The city of Washington plans to seek a grant through the Great Streets Initiative to begin planning improvements along a stretch of Fifth Street through town.
During a committee meeting Monday night, city council members authorized the staff to proceed with filing an application with the East-West Gateway Council of Governments. Applications are due by Aug. 3 and a staff member will attend a symposium project workshop this Friday, July 27, on the process, according to Darren Lamb, community and economic development director.
East-West Gateway recently announced a second round of funding for the Great Streets Initiative, which will involve a “detailed preliminary design project for selected streets throughout the Greater St.
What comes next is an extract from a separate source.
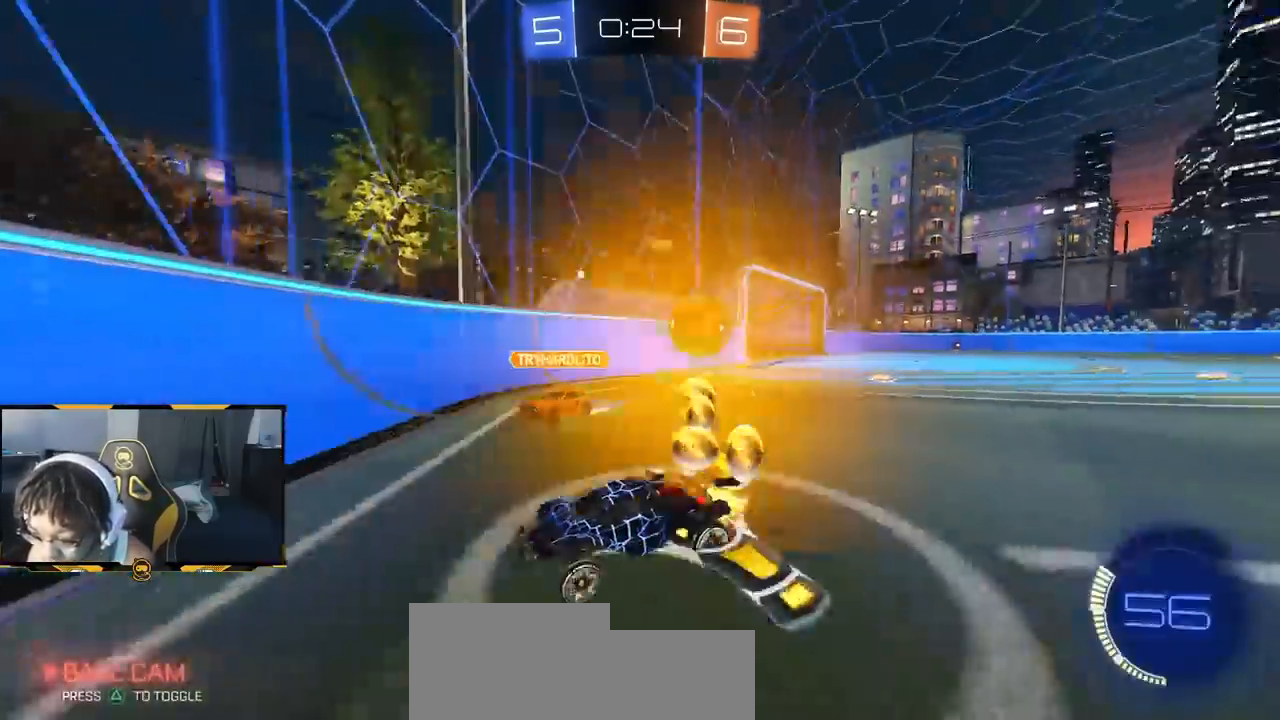
{"buttons": ["L1", "R2"], "left_stick": "left", "right_stick": "center", "events": [[50, "left_stick", "left"], [150, "left_stick", "center"], [250, "R1", "up"], [250, "left_stick", "right"], [300, "left_stick", "center"], [367, "R1", "down"], [450, "left_stick", "left"], [467, "R1", "up"], [500, "L1", "down"]]}
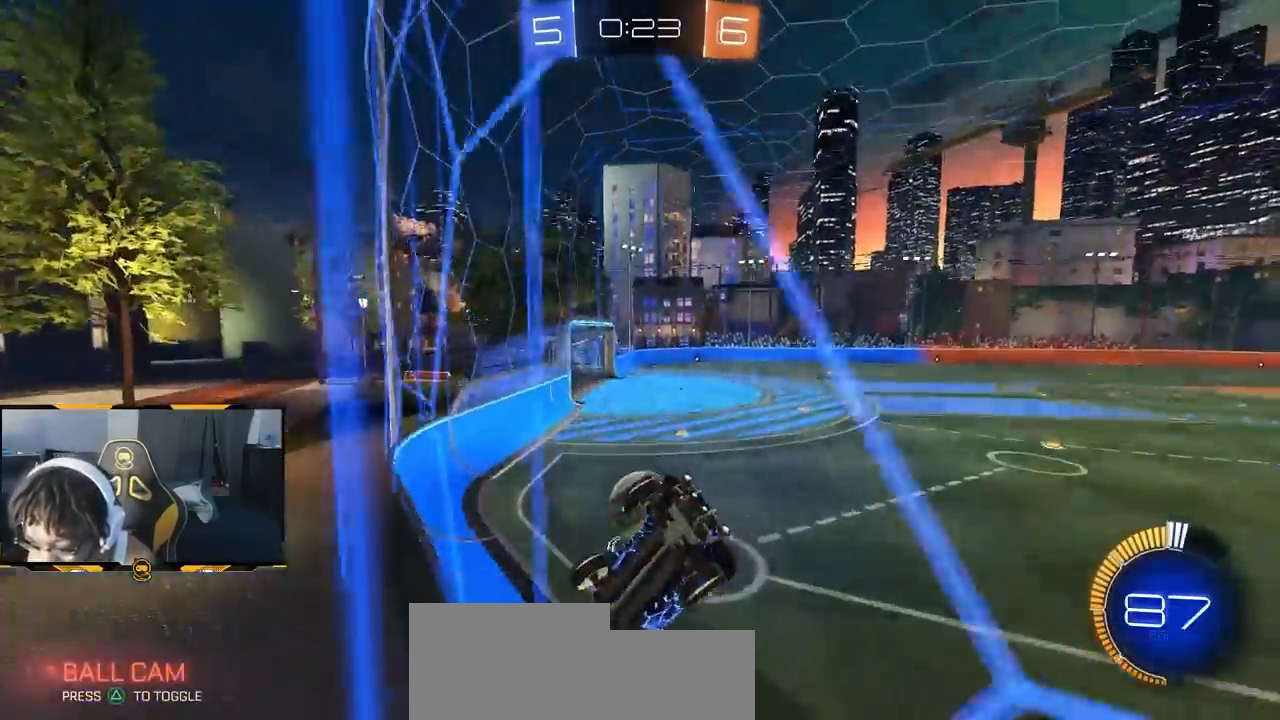
{"buttons": ["R2"], "left_stick": "left", "right_stick": "center", "events": [[33, "L1", "up"], [100, "L1", "down"], [300, "L1", "up"]]}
Louis metropolitan area,” Lamb said in a letter to the council.
Labadie was one of four areas awarded grants in the first round of the program.
Lamb said East-West Gateway expects to choose two to three streets for this next round, with a maximum funding level of $300,000 per project. The program would provide 80 percent, or $240,000, and the city would be responsible for 20 percent, or $60,000, Lamb explained.
The money would be used for planning and design of the improvements, not construction.
However, Lamb said, if the city receives a grant and the project is designed, it will stand a better chance in the future to be placed on the annual Transportation Improvement Program for funding.
“We anticipate this selection process to be highly competitive,” he said in the letter.
Lamb said after meeting with staff and receiving input from Downtown Washington Inc., the consensus was to submit Fifth Street as the city’s project. The section chosen would be from Highway 47 west to Stafford Street.
“It is recognized as a major transportation corridor in a number of plans — Envision Washington, the Downtown Revitalization Plan, etc. With several opportunities for redevelopment along the corridor and after reviewing the criteria in the selection process, staff feels it best exemplifies this initiative through East-West Gateway,” Lamb said.
“It is a multi-modal corridor including pedestrians, bicyclists and carries the largest traffic count of all city-maintained streets — 9,000 to 10,000 average daily traffic count,” his letter states.
Possible improvements or enhancements could include some type of uniform signage, decorative street lighting, making the route more pedestrian friendly where possible and installation of ADA (Adults With Disabilities Act) facilities, Lamb told The Missourian.
According to a proposed timetable for the second round, projects will be selected Aug. 10, followed by advertising for consultant proposals in September. Once a consultant is selected, the planning and design work would be done during the first six months of 2013.